The Conservatives have promised to stop 35,000 crimes by deploying more police to violent “hot spots” if they return to power.
The pledge came as the party set out further details of its “Policing Plan”, which includes proposals to recruit 10,000 new police officers and treble the use of stop-and-search powers set out at this month’s party conference.
The Tories’ plan would also give the home secretary more powers to set “binding operational priorities” for police forces, focusing them on “real crime”.
This would replace the current system where the home secretary can only intervene if a force is “failing”, which the Conservatives said was “just not good enough”.
Shadow home secretary Chris Philp said: “Every day, victims are told there’s nothing police can do while criminals walk free.
“That failure corrodes public trust and weakens the rule of law.
“Keir Starmer does not have the backbone to take the difficult decisions Britain needs. That has to change.
“Our plan will end the culture of excuses.”

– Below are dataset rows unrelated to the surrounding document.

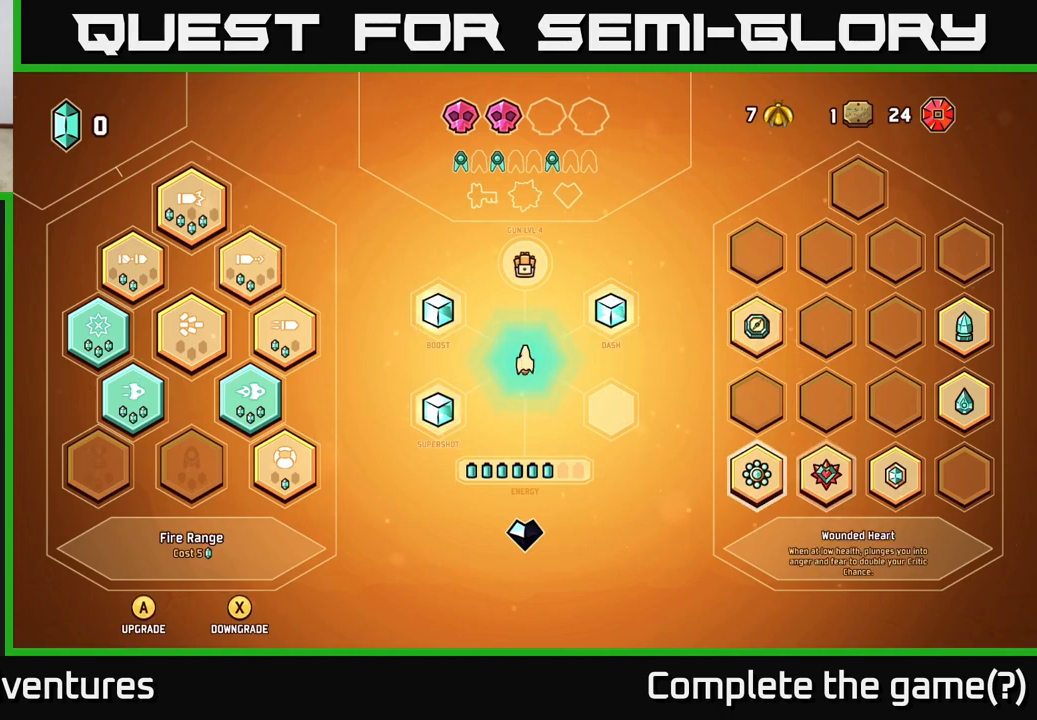
{"buttons": [], "left_stick": "center", "right_stick": "center", "events": [[17, "left_stick", "right"], [183, "left_stick", "center"]]}
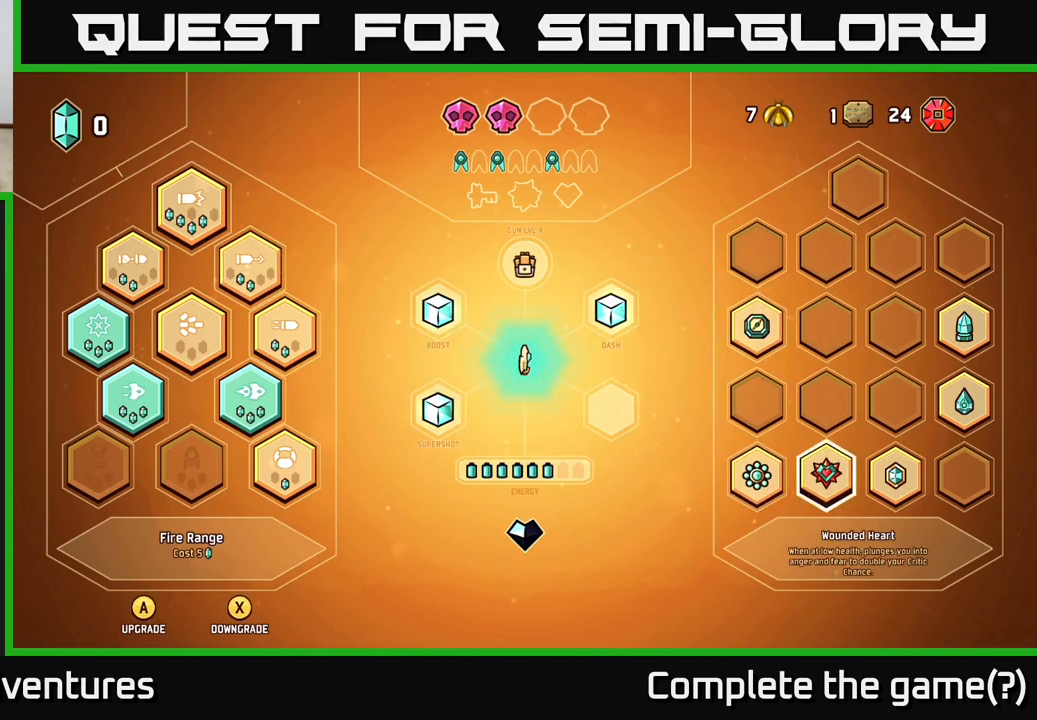
{"buttons": [], "left_stick": "center", "right_stick": "center", "events": []}
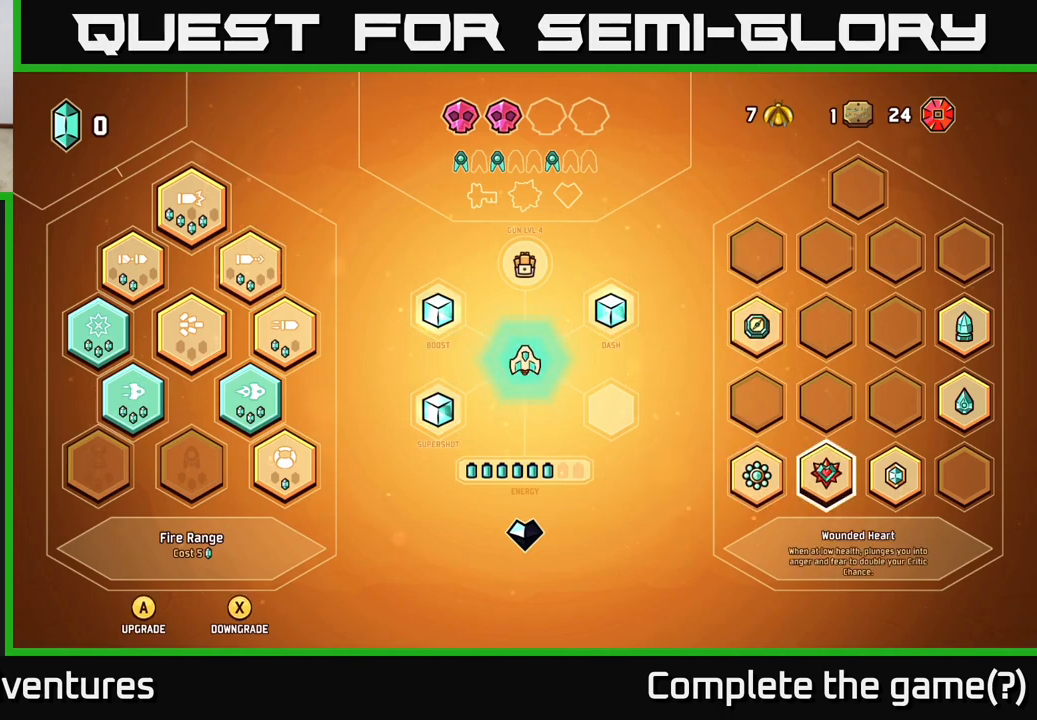
{"buttons": [], "left_stick": "center", "right_stick": "center", "events": []}
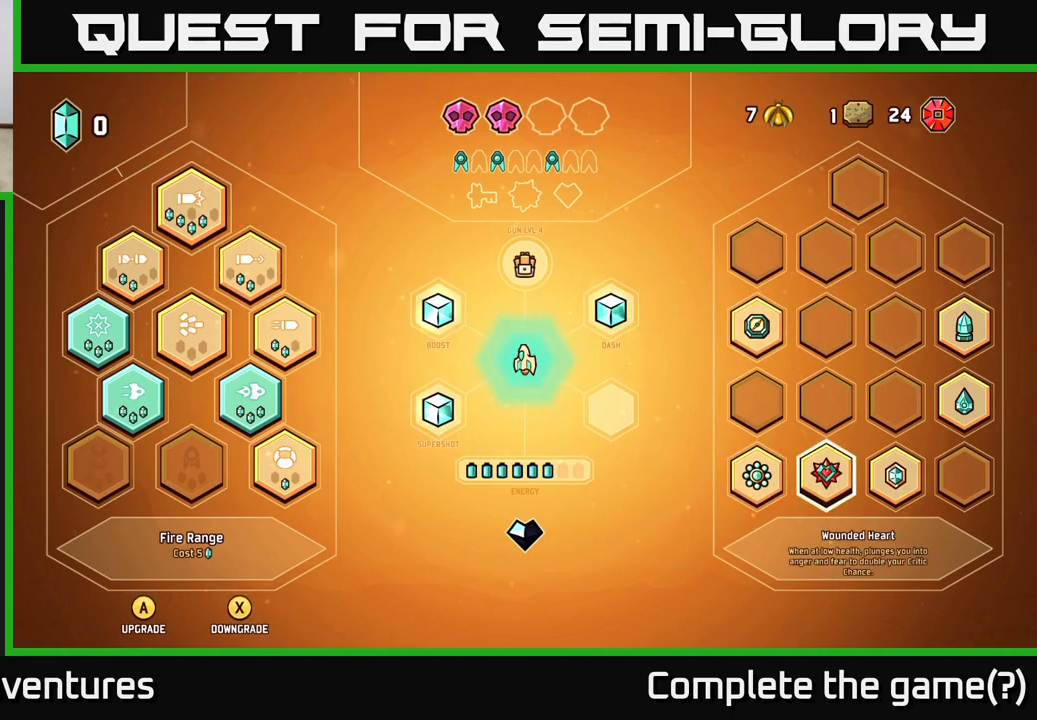
{"buttons": [], "left_stick": "center", "right_stick": "center", "events": []}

The Conservatives’ plan also sees additional officers being deployed to the 2,000 neighbourhoods with the most violent crime, where they will also be allowed to stop and search anyone even if they do not suspect them of anything.
Currently, such powers can only be used in a specified area for a 24-hour period if a senior officer believes people there will be carrying weapons or serious violence may take place.
Existing thresholds for stop-and-search powers in other areas would be lowered under the plan.
The proposals come after a week in which new statistics showed a mixed figure on crime.
Figures released by the Office for National Statistics (ONS) showed homicides had fallen to their lowest level on record in the year to June 2025 while knife crime fell 5% compared to the previous year.
But other types of police-recorded offences increased, with shoplifting up 13% year on year to 529,994 – just below the recent all-time high – and theft from the person up 5%.
Overall, police forces recorded 6.6 million crimes in England and Wales in the year to June, down by 1.5% from 6.7 million in the previous 12 months.
But separate figures from the ONS Crime Survey for England and Wales suggest people aged 16 and over experienced 9.3 million incidents of crime in the year to June 2025, up slightly from 9.2 million in the previous 12 months.
The main driver of the rise was a 14% rise in fraud, which accounts for an estimated 4.1 million incidents, including 2.5 million incidents of bank and credit account fraud.
Labour has committed to recruiting 13,000 more neighbourhood policing officers by 2029, with 3,000 extra recruits to be in post by spring next year to tackle crime.
Liberal Democrat home affairs spokesman Max Wilkinson said: “Policing is at a crisis point.
“The former Conservative government destroyed neighbourhood policing and left our communities to pay the price. This Labour government has done too little to change course.”